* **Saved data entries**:
%%
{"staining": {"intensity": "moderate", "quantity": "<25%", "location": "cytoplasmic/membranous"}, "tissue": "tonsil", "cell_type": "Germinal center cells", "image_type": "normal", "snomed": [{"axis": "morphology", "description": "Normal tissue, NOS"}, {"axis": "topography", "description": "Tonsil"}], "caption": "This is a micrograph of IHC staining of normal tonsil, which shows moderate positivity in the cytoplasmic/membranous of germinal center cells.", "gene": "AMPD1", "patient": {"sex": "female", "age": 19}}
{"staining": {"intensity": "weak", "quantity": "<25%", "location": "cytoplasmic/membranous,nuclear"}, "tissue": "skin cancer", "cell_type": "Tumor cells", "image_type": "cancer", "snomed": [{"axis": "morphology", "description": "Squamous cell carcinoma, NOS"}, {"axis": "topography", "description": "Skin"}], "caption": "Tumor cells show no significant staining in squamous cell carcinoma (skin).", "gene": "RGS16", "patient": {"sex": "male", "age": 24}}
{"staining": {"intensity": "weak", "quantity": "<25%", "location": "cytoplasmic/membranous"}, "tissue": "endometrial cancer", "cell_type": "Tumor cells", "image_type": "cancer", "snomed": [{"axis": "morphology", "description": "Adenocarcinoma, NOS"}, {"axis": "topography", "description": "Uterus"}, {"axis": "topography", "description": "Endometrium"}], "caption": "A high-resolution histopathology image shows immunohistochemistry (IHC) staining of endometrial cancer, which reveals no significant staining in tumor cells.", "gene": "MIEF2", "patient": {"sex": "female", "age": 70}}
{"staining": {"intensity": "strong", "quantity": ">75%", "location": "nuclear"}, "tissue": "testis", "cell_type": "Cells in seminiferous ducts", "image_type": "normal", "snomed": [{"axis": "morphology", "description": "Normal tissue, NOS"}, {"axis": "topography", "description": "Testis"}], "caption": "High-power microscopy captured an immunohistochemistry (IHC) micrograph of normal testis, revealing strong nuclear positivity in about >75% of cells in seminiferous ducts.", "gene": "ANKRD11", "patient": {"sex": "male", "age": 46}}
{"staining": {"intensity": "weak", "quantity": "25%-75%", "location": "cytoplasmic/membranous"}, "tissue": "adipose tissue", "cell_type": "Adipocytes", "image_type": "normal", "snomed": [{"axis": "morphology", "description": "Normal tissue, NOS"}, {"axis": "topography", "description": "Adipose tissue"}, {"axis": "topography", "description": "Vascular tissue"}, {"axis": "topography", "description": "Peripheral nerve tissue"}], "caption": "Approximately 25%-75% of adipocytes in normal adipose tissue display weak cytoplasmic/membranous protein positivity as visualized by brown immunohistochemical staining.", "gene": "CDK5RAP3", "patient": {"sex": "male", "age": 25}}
%%
* **Work instruction**: For every line of the data above that contains "which", copy that line.

* **Solution for this task**:
{"staining": {"intensity": "moderate", "quantity": "<25%", "location": "cytoplasmic/membranous"}, "tissue": "tonsil", "cell_type": "Germinal center cells", "image_type": "normal", "snomed": [{"axis": "morphology", "description": "Normal tissue, NOS"}, {"axis": "topography", "description": "Tonsil"}], "caption": "This is a micrograph of IHC staining of normal tonsil, which shows moderate positivity in the cytoplasmic/membranous of germinal center cells.", "gene": "AMPD1", "patient": {"sex": "female", "age": 19}}
{"staining": {"intensity": "weak", "quantity": "<25%", "location": "cytoplasmic/membranous"}, "tissue": "endometrial cancer", "cell_type": "Tumor cells", "image_type": "cancer", "snomed": [{"axis": "morphology", "description": "Adenocarcinoma, NOS"}, {"axis": "topography", "description": "Uterus"}, {"axis": "topography", "description": "Endometrium"}], "caption": "A high-resolution histopathology image shows immunohistochemistry (IHC) staining of endometrial cancer, which reveals no significant staining in tumor cells.", "gene": "MIEF2", "patient": {"sex": "female", "age": 70}}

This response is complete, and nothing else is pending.